• Materials provided:
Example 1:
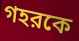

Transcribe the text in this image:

গহরকে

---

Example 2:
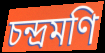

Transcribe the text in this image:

চন্দ্রমণি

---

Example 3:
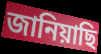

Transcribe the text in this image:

জানিয়াছি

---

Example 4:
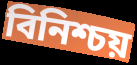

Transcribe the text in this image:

বিনিশ্চয়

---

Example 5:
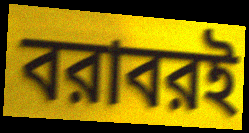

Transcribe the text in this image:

বরাবরই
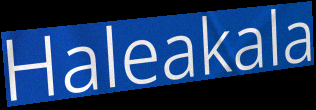
Haleakala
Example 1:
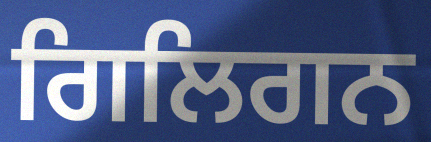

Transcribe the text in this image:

ਗਿਲਿਗਨ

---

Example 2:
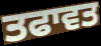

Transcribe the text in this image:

ਤਫਾਵਤ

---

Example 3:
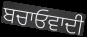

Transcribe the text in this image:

ਬਚਾਓਵਾਦੀ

• Task to carry out: Switch every "Transcribe" in the lines above to "Copy out" and write all the lines out again with nothing else changed. Leave the pictures out.

• Answer:
Example 1:

Copy out the text in this image:

গহরকে

---

Example 2:

Copy out the text in this image:

চন্দ্রমণি

---

Example 3:

Copy out the text in this image:

জানিয়াছি

---

Example 4:

Copy out the text in this image:

বিনিশ্চয়

---

Example 5:

Copy out the text in this image:

বরাবরই
Haleakala
Example 1:

Copy out the text in this image:

ਗਿਲਿਗਨ

---

Example 2:

Copy out the text in this image:

ਤਫਾਵਤ

---

Example 3:

Copy out the text in this image:

ਬਚਾਓਵਾਦੀ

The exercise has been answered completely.